Oil prices lifted during Asia's Friday trade and were on track for their second straight weekly gain, buoyed by signs of easing tensions between the United States and China.
However, gains were capped by concerns over a potential return of Iranian supply and rising global output forecasts.
As of 3:10 pm AEST (5:10 am GMT), Brent crude rose $0.32, or 0.5%, to US$64.85 per barrel, while U.S. West Texas Intermediate (WTI) crude futures gained $0.35, or 0.6%, to trade at US$61.97.
Both benchmarks had fallen more than 2% in the previous session amid concerns about a possible Iranian nuclear agreement that could reintroduce Iranian barrels to the market.

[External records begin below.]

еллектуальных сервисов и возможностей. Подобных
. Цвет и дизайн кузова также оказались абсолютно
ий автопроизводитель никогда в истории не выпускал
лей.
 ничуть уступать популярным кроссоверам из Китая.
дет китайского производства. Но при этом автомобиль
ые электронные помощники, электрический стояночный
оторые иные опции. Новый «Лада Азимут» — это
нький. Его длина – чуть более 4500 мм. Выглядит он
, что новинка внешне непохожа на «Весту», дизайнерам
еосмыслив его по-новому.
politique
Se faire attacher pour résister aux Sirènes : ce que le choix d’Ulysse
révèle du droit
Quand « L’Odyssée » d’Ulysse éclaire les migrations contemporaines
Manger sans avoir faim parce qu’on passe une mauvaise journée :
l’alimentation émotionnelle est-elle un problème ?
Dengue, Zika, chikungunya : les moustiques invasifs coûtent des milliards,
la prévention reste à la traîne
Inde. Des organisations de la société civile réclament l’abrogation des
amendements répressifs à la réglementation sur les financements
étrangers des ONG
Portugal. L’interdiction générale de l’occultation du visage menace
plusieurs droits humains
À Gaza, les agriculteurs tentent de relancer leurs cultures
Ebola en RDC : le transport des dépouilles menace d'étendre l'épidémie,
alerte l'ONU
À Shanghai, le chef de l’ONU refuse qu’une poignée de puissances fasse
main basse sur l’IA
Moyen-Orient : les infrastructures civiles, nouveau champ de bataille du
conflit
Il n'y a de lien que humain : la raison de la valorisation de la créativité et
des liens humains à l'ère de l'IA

"The easing geopolitical risks weighed on sentiment already burdened by fears of rising supply from fellow OPEC members," ANZ analysts said. "After agreeing to accelerate the phase-out of the 2.2 million barrels per day in voluntary cuts in May and June, there are growing expectations that the group will extend the 411,000 barrels per day monthly supply increase into July.
"This equates to more than half of the voluntary cuts being phased out within three months, instead of the originally scheduled 18-month plan."
Nevertheless, Brent and WTI were up about 1% on the week, reflecting earlier strength driven by improving sentiment.
The rally was underpinned by news that Washington and Beijing, the world's two largest oil consumers, had agreed to a 90-day truce in their trade dispute, including mutual tariff reductions. The move temporarily eased fears of further global economic deterioration.
Meanwhile, in its latest Oil Market Report for May, the IEA forecast demand growth of just 650,000 bpd for the remainder of 2025, with the agency citing mounting economic headwinds and record electric vehicle (EV) sales as key factors weighing on oil consumption.
Additional downward pressure came from data released earlier in the week by the U.S. Energy Information Administration (EIA), which showed a larger-than-expected increase in crude inventories - raising concerns about weakening demand in the United States, the world's largest oil consumer.